La playa es Pouet, en la bahía de Portmany, ha sufrido este martes un nuevo vertido de aguas fecales que habría alcanzado el mar, apenas dos semanas después del episodio registrado el pasado 17 de agosto en Sant Antoni.
De acuerdo con los testimonios recabados y con la denuncia hecha pública por Salvem sa Badia, el vertido dejó tras de sí un reguero de material fecal visible sobre la arena.

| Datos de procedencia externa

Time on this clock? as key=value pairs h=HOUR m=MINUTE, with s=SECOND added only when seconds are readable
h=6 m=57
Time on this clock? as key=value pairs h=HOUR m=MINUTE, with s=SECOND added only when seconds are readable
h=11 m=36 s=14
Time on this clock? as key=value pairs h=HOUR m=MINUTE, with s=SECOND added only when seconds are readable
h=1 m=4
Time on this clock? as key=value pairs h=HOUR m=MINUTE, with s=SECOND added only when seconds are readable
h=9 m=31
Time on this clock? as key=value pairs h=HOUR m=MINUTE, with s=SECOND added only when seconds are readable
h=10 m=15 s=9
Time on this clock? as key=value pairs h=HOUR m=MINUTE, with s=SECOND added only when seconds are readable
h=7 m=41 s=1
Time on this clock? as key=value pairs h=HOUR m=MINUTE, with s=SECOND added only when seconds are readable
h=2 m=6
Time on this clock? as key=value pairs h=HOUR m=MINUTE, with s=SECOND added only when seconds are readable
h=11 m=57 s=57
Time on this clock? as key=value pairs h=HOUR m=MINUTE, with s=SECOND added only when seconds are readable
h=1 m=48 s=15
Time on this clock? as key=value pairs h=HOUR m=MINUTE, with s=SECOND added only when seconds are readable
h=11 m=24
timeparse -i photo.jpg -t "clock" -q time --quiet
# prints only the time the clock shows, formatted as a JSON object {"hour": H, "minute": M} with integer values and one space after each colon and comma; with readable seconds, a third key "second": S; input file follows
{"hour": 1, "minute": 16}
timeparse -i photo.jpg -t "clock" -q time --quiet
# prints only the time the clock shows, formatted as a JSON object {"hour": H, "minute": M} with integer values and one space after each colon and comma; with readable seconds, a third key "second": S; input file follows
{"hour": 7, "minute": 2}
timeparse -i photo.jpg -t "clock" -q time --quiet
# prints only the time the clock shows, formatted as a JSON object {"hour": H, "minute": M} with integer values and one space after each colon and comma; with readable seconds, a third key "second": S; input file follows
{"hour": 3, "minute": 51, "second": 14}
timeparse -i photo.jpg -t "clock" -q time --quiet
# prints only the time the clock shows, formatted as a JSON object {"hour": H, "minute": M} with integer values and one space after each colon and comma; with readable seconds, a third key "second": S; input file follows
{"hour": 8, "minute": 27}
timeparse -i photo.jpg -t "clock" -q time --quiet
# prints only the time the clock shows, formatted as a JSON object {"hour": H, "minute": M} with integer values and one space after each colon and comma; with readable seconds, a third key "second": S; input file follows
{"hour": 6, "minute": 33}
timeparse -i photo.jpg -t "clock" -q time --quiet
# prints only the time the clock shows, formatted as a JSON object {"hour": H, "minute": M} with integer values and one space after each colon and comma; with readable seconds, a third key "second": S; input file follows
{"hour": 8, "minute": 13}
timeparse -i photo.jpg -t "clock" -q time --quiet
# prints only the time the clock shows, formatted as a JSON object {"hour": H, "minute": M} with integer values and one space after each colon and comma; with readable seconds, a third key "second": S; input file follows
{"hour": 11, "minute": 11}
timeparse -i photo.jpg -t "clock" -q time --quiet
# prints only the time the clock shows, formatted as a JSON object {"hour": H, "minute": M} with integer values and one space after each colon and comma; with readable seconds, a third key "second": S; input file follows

El colectivo asegura que, tres horas después de lo ocurrido, el Ayuntamiento todavía no había ordenado cerrar la playa y la bandera verde continuaba ondeando, con adultos y niños dentro del agua.
La Voz de Ibiza consultó esta noche el Ayuntamiento, sin obtener respuestas al momento de la publicación de esta noticia.
Las imágenes han sido difunidadas a través de las redes sociales. Allí se observan hamacas en mitad de un charco que desde la asociación identifican como aguas fecales.
Salvem sa Badia vuelve a situar entre las causas de fondo las deficiencias de la red de saneamiento y, especialmente, la ausencia de separación entre las redes de aguas pluviales y fecales, que puede generar problemas cuando se registran precipitaciones fuertes.
El colectivo recuerda que el pasado 17 de agosto ya denunció otro vertido en el extremo este de es Pouet. Según Salvem sa Badia, tampoco entonces se procedió al cierre de la playa. La organización cuestiona que el arenal permaneciera abierto al baño durante varias horas pese a la presencia del vertido y a que, según su denuncia, las aguas residuales habían llegado hasta el mar.

«La imagen turística de Ibiza es más importante que la salud de la gente», concluye Salvem sa Badia en su denuncia.